No layer makes injection impossible — the agent's judgment is the last line, and agents are fallible. Treat sessions that browsed hostile or unknown content at full tier accordingly.

The audit trail, honestly

Every command — and every policy denial — appends one structured line to ~/.reins/logs/audit-YYYY-MM-DD.jsonl. Value-bearing params (typed text, fill values, eval code, CDP payloads) are redacted before the write; what the agent typed never touches disk, only that it typed. Files are pruned after 30 days.

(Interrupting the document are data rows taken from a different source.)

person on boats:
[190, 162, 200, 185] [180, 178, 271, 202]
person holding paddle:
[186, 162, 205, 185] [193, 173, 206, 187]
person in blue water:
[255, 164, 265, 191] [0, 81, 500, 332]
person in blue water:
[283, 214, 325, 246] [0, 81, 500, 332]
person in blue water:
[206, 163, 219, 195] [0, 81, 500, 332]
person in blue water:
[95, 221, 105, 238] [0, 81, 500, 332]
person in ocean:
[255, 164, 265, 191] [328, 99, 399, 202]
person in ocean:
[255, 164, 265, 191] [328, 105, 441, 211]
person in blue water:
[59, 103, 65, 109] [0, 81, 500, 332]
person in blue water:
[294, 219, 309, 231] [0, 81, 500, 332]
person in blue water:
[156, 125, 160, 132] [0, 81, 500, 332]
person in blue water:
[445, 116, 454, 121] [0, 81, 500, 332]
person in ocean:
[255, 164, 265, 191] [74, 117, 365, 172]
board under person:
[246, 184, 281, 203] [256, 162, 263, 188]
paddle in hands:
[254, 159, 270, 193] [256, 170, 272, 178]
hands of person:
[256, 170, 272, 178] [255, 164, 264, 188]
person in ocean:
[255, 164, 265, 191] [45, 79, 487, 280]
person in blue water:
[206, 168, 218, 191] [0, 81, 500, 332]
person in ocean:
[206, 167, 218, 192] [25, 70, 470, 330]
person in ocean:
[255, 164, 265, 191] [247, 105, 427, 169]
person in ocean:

Two limits to keep in mind:

  • Writes are best-effort. A full disk or bad permissions never fails your command, so the trail can have gaps under disk pressure (the first failure is warned in the daemon log).
  • It is not tamper-evident. The files are plain user-owned JSONL, and the agent has shell access — a sufficiently adversarial agent could edit its own trail. The audit log is for review and debugging, not forensics against a capable attacker.

Hardening checklist

For running agents against a browser you care about, in rough order of effect:

  1. Use a dedicated profile or browser for agent work. A separate cookie jar is the only real answer to cdp's browser-wide reach — and multi-browser support makes this cheap: lock down the daily driver, let the agent live in a scratch browser.
  2. Flip the default tier to read (or deny) in the popup's Site permissions, then grant full per site as tasks need it.
  3. deny the crown jewels — banking, primary email, password-manager web vaults: reins policy deny <host> (wildcards like *.bank.com work).
  4. Review reins audit after sessions that touched sensitive sites; reins audit --denied shows what the policy stopped.
  5. Disconnect when done — the popup toggle, or reins kill.

Non-goals

  • Defending against local malware. Anything running as your OS user is inside the trust boundary; see above.
  • A tamper-evident audit log. Review tool, not forensic evidence.
  • Sandboxing the agent. What the agent may execute at all is the harness's job (Claude Code permissions, Cursor rules, …); reins governs what reaches the browser.
  • Telemetry of any kind — see PRIVACY.md: no data leaves your machine.